I am trying to be as fair as possible and I have expressed agreement with a number of the findings, but one of the worst features of the report is the apparently hostile attitude of the survey team towards the co-operative idea of organisation. The report shows a complete misunderstanding of the principles and practices of co-operative undertakings. The members of the survey team have shown a lack of appreciation and understanding of the basic principles applying to co-operative organisation and they also appear to know little or nothing about the practical working of the committees of co-operative creameries.
In one part of the report a suggestion is made that if the creamery industry had been organised on non-co-operative lines it would have developed very differently and of course, by implication, with better efficiency. This attitude of hostility towards the co-operative idea of organisation is very difficult to understand because throughout the report reference is made to the efficiency of the Danish dairying industry and the team seems to have forgotten that the Danish dairying industry is organised almost entirely on co-operative lines.

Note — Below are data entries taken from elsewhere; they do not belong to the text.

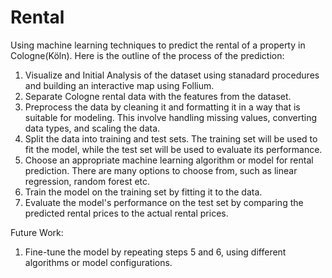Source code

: # Rental
Using  machine learning techniques to predict the rental of a property in Cologne(Köln). Here is the outline of the process of the prediction:

1. Visualize and Initial Analysis of the dataset using stanadard procedures and building an interactive map using Follium.
2. Separate Cologne rental data with the features from the dataset.
3. Preprocess the data by cleaning it and formatting it in a way that is suitable for modeling. This involve handling missing values, converting data types, and scaling the data.
4. Split the data into training and test sets. The training set will be used to fit the model, while the test set will be used to evaluate its performance.
5. Choose an appropriate machine learning algorithm or model for rental prediction. There are many options to choose from, such as linear regression, random forest etc.
6. Train the model on the training set by fitting it to the data.
7. Evaluate the model's performance on the test set by comparing the predicted rental prices to the actual rental prices.

Future Work:
1. Fine-tune the model by repeating steps 5 and 6, using different algorithms or model configurations.
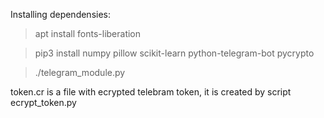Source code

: Installing dependensies:

> apt install fonts-liberation

> pip3 install numpy pillow scikit-learn python-telegram-bot pycrypto 

> ./telegram_module.py

token.cr is a file with ecrypted telebram token, it is created by script ecrypt_token.py
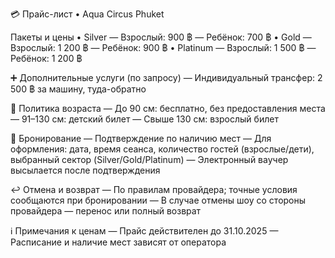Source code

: 💳 Прайс-лист • Aqua Circus Phuket

Пакеты и цены
• Silver
  — Взрослый: 900 ฿
  — Ребёнок: 700 ฿
• Gold
  — Взрослый: 1 200 ฿
  — Ребёнок: 900 ฿
• Platinum
  — Взрослый: 1 500 ฿
  — Ребёнок: 1 200 ฿

➕ Дополнительные услуги (по запросу)
— Индивидуальный трансфер: 2 500 ฿ за машину, туда-обратно

👶 Политика возраста
— До 90 см: бесплатно, без предоставления места
— 91–130 см: детский билет
— Свыше 130 см: взрослый билет

🧾 Бронирование
— Подтверждение по наличию мест
— Для оформления: дата, время сеанса, количество гостей (взрослые/дети), выбранный сектор (Silver/Gold/Platinum)
— Электронный ваучер высылается после подтверждения

↩️ Отмена и возврат
— По правилам провайдера; точные условия сообщаются при бронировании
— В случае отмены шоу со стороны провайдера — перенос или полный возврат

ℹ️ Примечания к ценам
— Прайс действителен до 31.10.2025
— Расписание и наличие мест зависят от оператора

While the survey team dealt at length with the co-operatives and succeeded, I must say, in showing them up in a very poor light, very little reference was made to the Dairy Disposal Company which is responsible for 25 per cent of the intake in the creamery areas. The Dairy Disposal Company was in an ideal position to take the initiative in pioneering new developments in the creamery industry as it possessed both vertical and horizontal integration but what steps have the company taken to rationalise the creamery industry? What are its costings? How does the fact that in County Clare it controls the dairying industry from three centres help in the matter of economy? Is it not a fact that the co-operative creameries, by and large, pay a better price to the producer than the Dairy Disposal Company pay?